The presence of a Green Deal must be properly disclosed to subsequent bill payers (eg new owners or tenants) by providing the Energy Performance Certificate (EPC). If the new bill payer believes the Green Deal plan was not disclosed, they are entitled to complain to their Green Deal provider within 90 days of first being notified of the plan and if their complaint is upheld, they could be relieved of liability for Green Deal repayments. After 90 days the provider will have no obligation to deal with their complaint and the bill payer will therefore be liable to make Green Deal repayments while occupying the property.
Energy suppliers must collect the Green Deal charge in line with the existing regulatory requirements for collecting electricity bill payments, including protections for vulnerable consumers, and pass it on to the Green Deal provider.
At least once per year, Green Deal providers will send customers statements of their account, showing how much they have paid off and how much they have left to pay. Customers can request statements of their account and a copy of the Green Deal plan at any time from their Green Deal provider.
You can download a copy of the quick guide on consumer protection for the Green Deal.
SME participation in the Green Deal
If your business is involved in supplying and installing energy saving products you can get involved in the Green Deal. See our guide on how your business can benefit
Energy Companies Obligation
The Energy Companies Obligation (ECO) supports the installation of energy efficiency measures in low-income households and areas and in properties that are harder to treat. It works alongside the Green Deal to give consumers support and funding for energy efficiency improvements in their homes. Find out more about how the ECO works and access tools and guidance.
Guidance and advisory resources
Green Deal Code of Practice
A revised version of the Code of Practice for Green Deal participants was issued on 23 June 2014 - it substitutes and revokes the Green Deal Code of Practice issued on 31 July 2013.
Energy efficiency measures
Information for the Supply Chain on Green Deal Measures sets out how Green Deal measures are described within the assessment tools and when the tools will recommend the measures in question.
Green Deal: deciding on the best energy saving home improvements for you is aimed at helping customers understand the energy efficiency measures available to them under the Green Deal and how they can maximise benefits from them.

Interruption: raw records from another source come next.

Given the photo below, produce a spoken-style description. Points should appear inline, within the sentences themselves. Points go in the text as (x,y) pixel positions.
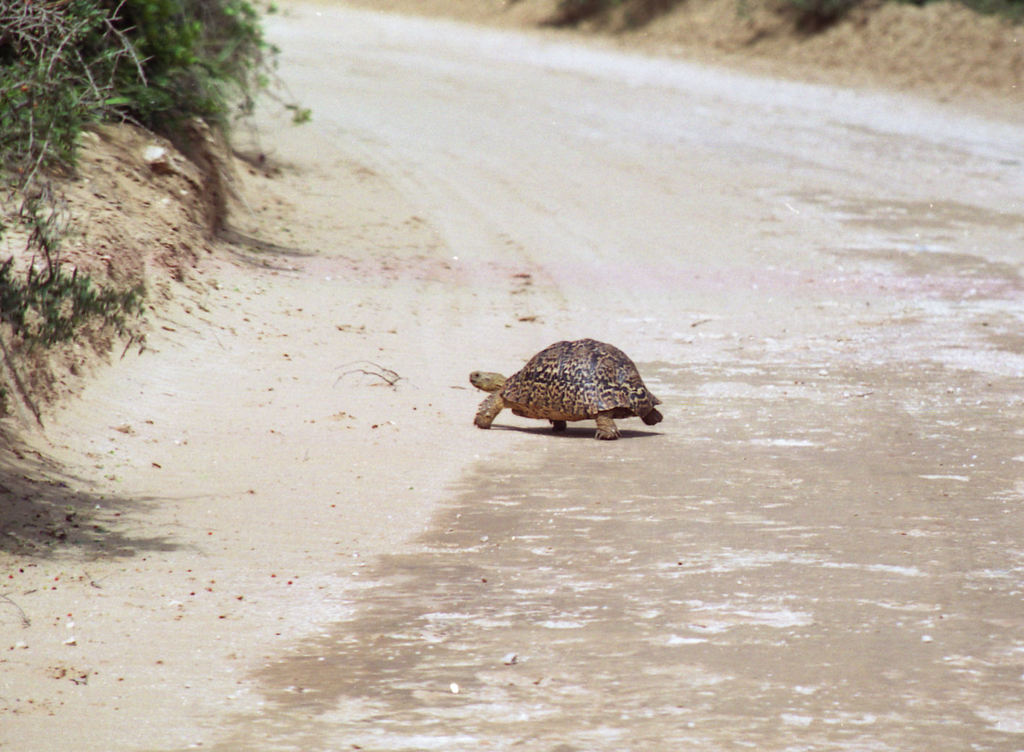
In this picture we can see a tortoise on the ground (541,160) and in the background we can see trees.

How the Green Deal will reflect the in-situ performance of energy efficiency measures sets out DECC’s approach for increasing confidence and consumer protection around the energy savings that can be achieved from installing energy efficiency measures used for calculating Green Deal finance.
Which energy efficiency improvements qualify for Green Deal finance sets out the final list of eligible measures for the launch of Green Deal and explains the measures framework.

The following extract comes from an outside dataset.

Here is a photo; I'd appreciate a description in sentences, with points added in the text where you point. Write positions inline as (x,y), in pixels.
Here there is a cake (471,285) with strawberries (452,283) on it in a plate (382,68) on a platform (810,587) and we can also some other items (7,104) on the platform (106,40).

Green Deal consumer research: segmentation
This report presents findings from a research project that looked at a domestic customer segmentation for the Green Deal. It divides the population of owner occupiers and private renters needing energy efficiency measures into 6 key segments based on their:
- potential interest in the Green Deal
- attitudes to home and the environment
- motivations and barriers towards energy efficiency and their demographic characteristics.
It also explores which messages and communication channels might be most effective to reach them. The ‘Carbon Savers’, ‘Money Savers’ and ‘Convertibles’ show the greatest potential for Green Deal. This report may be useful to Green Deal Participants and others interested in encouraging people to improve the energy efficiency of their homes.
You can download:
- Green Deal segmentation: research report [PDF: 4746.78Kb]
- Green Deal segmentation: technical report [PDF: 904.11Kb]
Green Deal consumer research: incentives
This report details findings from a joint study designed to help DECC understand the most effective form and level of incentives in driving interest in the Green Deal. This work helped to inform the design of the Green Deal Cashback scheme.